··· Given data ···

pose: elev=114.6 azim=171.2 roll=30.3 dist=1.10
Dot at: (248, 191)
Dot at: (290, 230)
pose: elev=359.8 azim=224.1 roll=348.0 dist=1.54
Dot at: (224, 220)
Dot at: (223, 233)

···
··· Given data ···

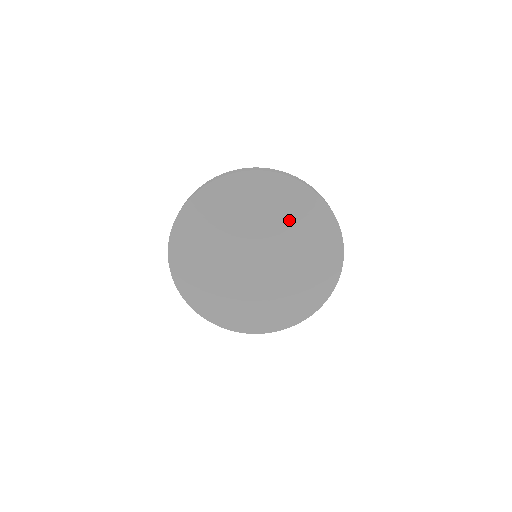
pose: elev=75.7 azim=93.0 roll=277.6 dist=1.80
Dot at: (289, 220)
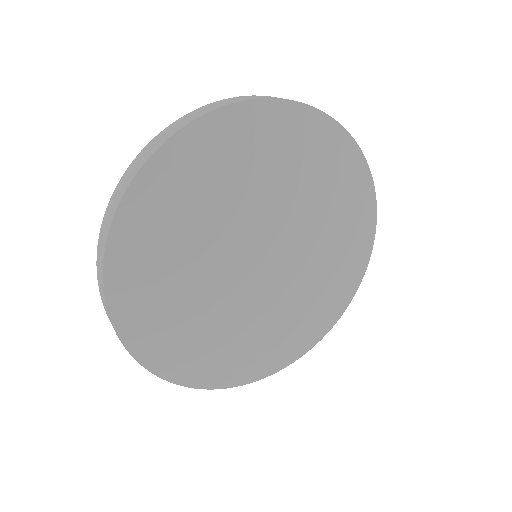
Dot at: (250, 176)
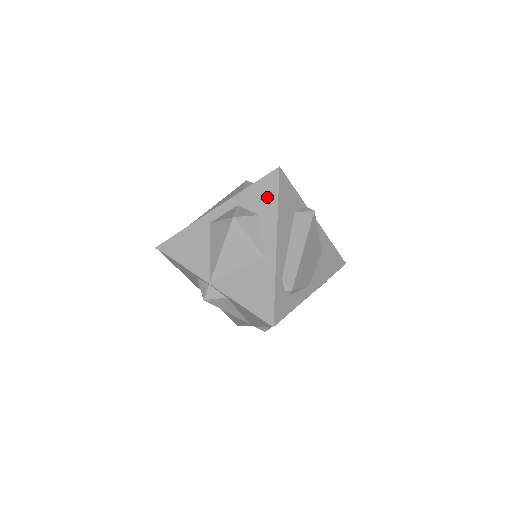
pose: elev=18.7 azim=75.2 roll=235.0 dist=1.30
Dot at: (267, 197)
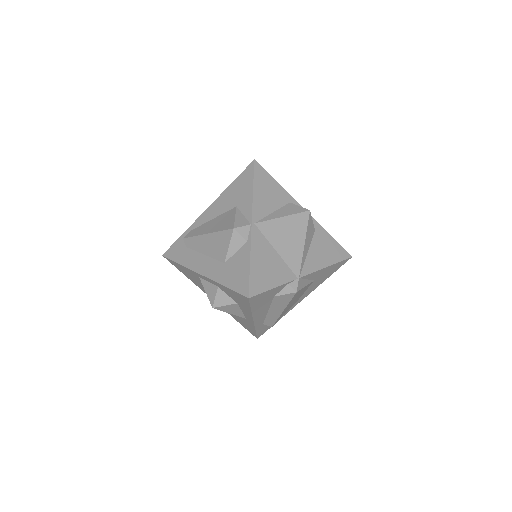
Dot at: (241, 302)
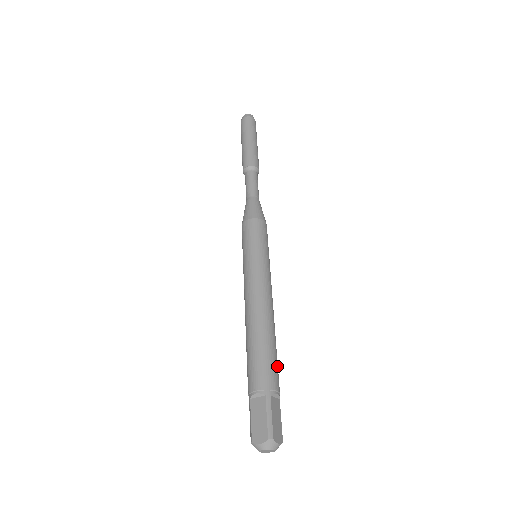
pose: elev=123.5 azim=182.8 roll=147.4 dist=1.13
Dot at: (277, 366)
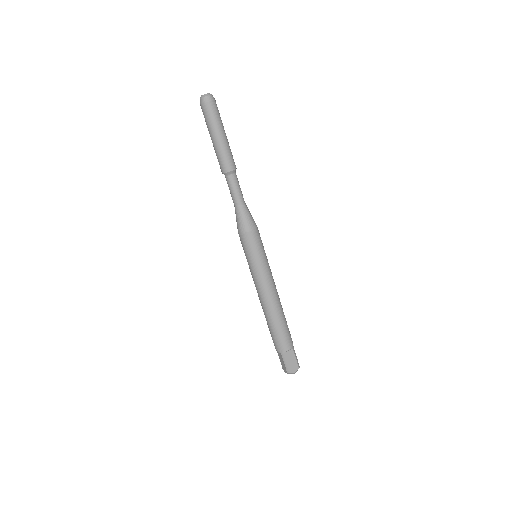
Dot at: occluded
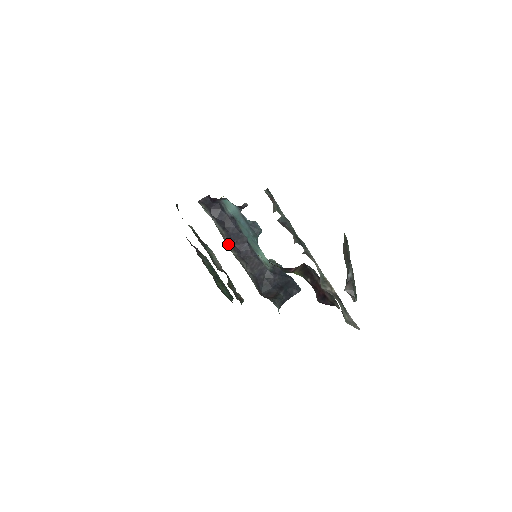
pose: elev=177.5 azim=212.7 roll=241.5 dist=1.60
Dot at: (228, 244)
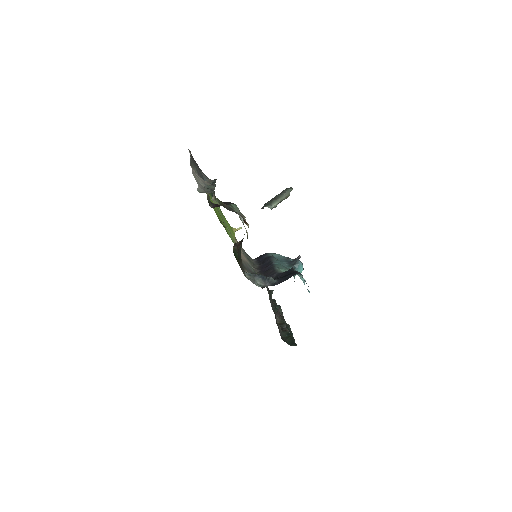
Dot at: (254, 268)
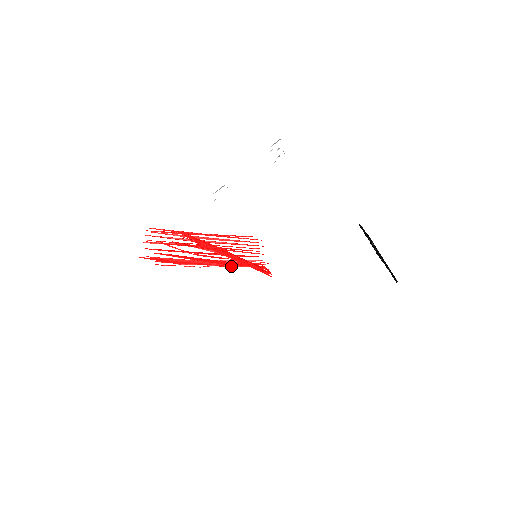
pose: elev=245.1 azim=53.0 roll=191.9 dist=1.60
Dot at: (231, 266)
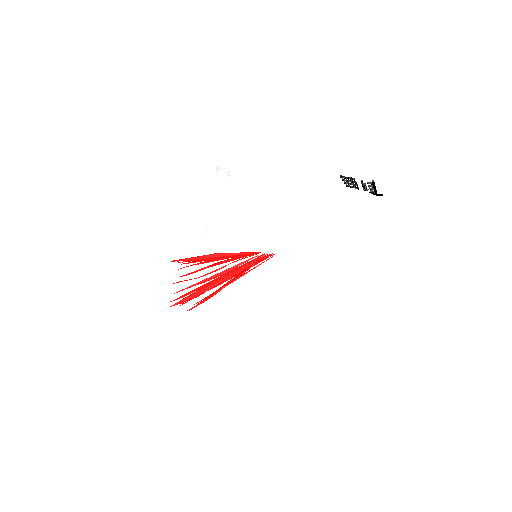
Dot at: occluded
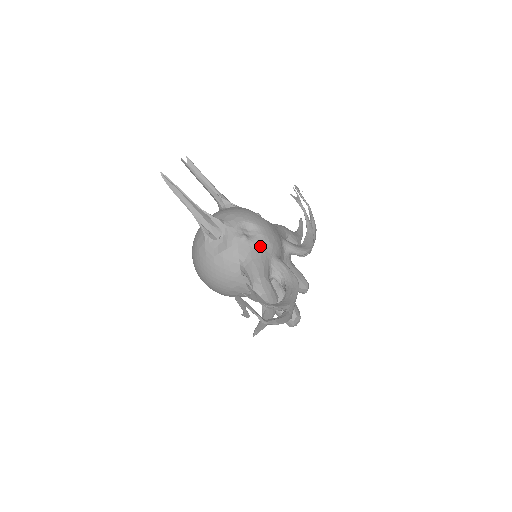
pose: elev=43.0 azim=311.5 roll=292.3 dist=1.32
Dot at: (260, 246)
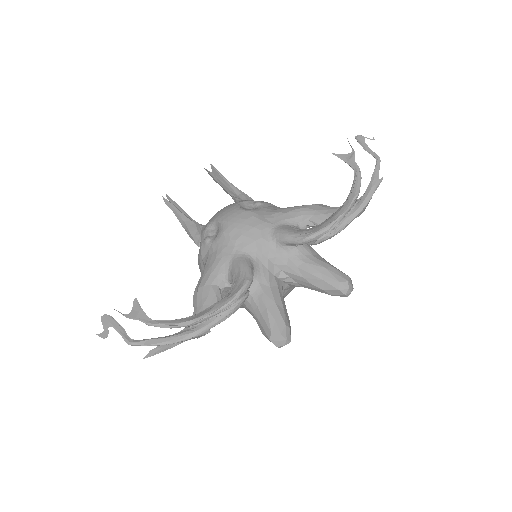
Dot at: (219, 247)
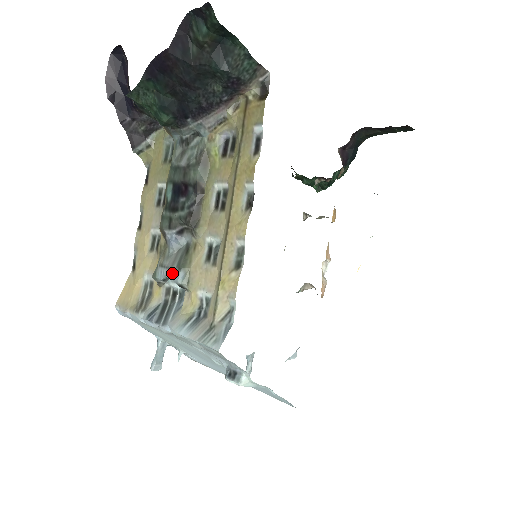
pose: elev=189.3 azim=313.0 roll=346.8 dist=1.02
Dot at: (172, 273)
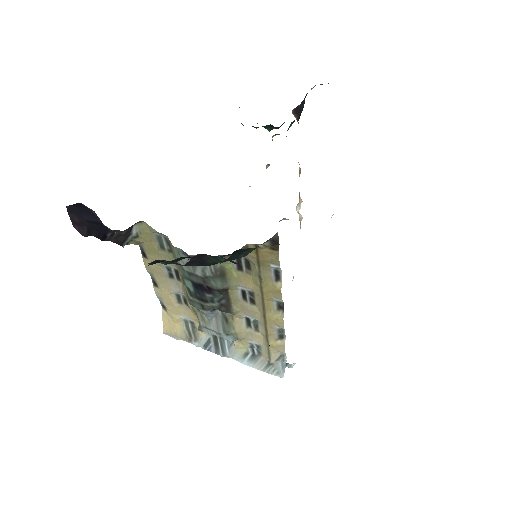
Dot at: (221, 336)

···

**Stated exercise:**
Reproduce, verbatim, every line from the one containing "pose: elev=114.6 azim=171.2" down through the one containing "Dot at: (290, 230)", both of those lines included.

**Output below:**
pose: elev=114.6 azim=171.2 roll=30.3 dist=1.10
Dot at: (248, 191)
Dot at: (290, 230)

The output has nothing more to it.